### List of tasks
a. Translate this sentence from the risk calculator summary into Spanish: "Both XGB and CATB algorithms demonstrated excellent calibration (APE < 10%)."
b. Please return everything in the risk calculator summary from "Purpose of the" down to "surgical patient subsets.", copied without any changes.

Purpose of the Study:

  • To evaluate the accuracy of the ACS NSQIP Risk Calculator (RC) in predicting outcomes for high-risk surgical patient subsets.
  • To compare the performance of the current ML algorithm (XGB) with a potential future algorithm (CATB).

Main Methods:

  • Analysis of 1,085,707 patients from the ACS-NSQIP database (2021-2024).
  • Patients were categorized into 21 subsets based on risk factors, age, ASA class, functional status, and surgical urgency/type.
  • Assessed calibration (Absolute Percentage Error; APE) and discrimination (Area Under the Curve; AUC) for mortality and morbidity outcomes.

Main Results:

  • Observed mortality rates varied from 0.04% to 60.01%, and morbidity rates ranged from 3.33% to 59.17% across subsets.
  • Both XGB and CATB algorithms demonstrated excellent calibration (APE < 10%).
  • Discrimination was consistently good (AUC > 0.7), with only minor exceptions.

Conclusions:

  • The ACS NSQIP Risk Calculator (RC) provides reliable predictions for all patient risk levels.
  • The tool exhibits excellent calibration and good discrimination, proving valuable for surgical decision-making.
  • The findings support the continued use and potential enhancement of the RC for diverse surgical populations.

### Dataset entries
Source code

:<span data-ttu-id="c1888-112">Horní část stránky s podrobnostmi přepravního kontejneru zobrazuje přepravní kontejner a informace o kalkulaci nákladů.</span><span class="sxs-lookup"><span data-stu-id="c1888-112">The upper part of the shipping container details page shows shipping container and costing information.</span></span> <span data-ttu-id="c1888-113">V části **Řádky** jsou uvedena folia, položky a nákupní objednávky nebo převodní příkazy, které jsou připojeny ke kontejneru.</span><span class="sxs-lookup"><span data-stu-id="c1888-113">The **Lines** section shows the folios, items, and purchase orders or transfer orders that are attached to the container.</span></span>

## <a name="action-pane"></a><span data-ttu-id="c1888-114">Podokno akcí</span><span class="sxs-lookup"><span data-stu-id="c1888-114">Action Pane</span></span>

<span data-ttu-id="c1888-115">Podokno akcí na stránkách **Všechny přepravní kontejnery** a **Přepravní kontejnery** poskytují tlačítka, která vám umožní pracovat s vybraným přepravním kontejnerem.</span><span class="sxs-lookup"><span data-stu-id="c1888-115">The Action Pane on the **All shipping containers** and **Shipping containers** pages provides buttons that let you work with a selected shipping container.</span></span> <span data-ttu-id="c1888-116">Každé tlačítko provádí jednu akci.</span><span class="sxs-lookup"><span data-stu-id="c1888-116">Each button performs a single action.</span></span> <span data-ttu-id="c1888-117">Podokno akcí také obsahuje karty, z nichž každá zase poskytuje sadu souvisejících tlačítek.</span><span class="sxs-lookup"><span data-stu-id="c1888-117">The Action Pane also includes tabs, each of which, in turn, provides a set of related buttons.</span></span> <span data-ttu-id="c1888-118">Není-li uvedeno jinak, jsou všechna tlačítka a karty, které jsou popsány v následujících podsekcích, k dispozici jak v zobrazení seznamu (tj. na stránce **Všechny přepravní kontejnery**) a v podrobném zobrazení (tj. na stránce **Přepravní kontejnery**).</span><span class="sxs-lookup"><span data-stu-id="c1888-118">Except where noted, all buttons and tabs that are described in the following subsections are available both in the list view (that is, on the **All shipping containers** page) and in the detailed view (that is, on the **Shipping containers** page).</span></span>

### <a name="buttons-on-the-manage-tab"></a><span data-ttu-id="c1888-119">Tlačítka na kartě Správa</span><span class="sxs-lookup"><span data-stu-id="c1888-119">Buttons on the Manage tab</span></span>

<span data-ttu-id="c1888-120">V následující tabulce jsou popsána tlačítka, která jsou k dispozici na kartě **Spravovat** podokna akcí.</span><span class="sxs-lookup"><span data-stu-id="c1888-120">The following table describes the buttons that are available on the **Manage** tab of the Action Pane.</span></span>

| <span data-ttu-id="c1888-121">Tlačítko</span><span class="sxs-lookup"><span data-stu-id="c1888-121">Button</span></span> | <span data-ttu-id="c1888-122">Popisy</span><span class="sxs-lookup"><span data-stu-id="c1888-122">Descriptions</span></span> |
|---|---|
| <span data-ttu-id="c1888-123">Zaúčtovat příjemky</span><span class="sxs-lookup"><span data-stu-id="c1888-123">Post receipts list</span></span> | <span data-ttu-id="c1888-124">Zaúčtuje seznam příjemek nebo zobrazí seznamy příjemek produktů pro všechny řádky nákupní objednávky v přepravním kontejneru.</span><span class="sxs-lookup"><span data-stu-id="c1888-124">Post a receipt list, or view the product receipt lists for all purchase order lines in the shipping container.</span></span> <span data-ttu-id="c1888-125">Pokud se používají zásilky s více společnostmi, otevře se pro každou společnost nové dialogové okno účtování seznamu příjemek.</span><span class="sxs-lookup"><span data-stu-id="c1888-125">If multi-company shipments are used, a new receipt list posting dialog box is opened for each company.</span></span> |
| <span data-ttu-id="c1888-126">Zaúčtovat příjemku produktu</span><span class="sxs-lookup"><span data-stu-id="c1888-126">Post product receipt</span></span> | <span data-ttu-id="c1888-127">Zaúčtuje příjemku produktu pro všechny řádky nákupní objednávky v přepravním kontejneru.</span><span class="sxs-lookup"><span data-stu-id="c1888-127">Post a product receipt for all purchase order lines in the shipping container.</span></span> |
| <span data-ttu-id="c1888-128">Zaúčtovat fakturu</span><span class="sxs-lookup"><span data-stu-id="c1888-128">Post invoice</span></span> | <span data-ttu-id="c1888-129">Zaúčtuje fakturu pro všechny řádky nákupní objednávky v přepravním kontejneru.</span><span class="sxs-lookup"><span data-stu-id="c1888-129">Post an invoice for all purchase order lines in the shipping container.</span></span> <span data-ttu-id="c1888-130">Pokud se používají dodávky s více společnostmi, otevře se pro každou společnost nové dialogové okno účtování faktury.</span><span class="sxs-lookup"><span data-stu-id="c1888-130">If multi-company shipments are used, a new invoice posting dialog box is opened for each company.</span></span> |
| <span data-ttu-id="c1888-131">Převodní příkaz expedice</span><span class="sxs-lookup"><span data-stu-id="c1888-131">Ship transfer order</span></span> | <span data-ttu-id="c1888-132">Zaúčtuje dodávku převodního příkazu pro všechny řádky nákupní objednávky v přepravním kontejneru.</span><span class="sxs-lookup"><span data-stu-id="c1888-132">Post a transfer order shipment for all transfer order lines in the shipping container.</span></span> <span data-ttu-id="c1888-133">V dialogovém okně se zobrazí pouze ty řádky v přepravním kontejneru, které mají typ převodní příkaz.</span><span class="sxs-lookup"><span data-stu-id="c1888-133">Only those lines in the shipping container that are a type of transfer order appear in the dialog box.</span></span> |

### Responses per task
a. Tanto el algoritmo XGB como el CATB demostraron una calibración excelente (APE < 10 %).

b.
Purpose of the Study:

  • To evaluate the accuracy of the ACS NSQIP Risk Calculator (RC) in predicting outcomes for high-risk surgical patient subsets.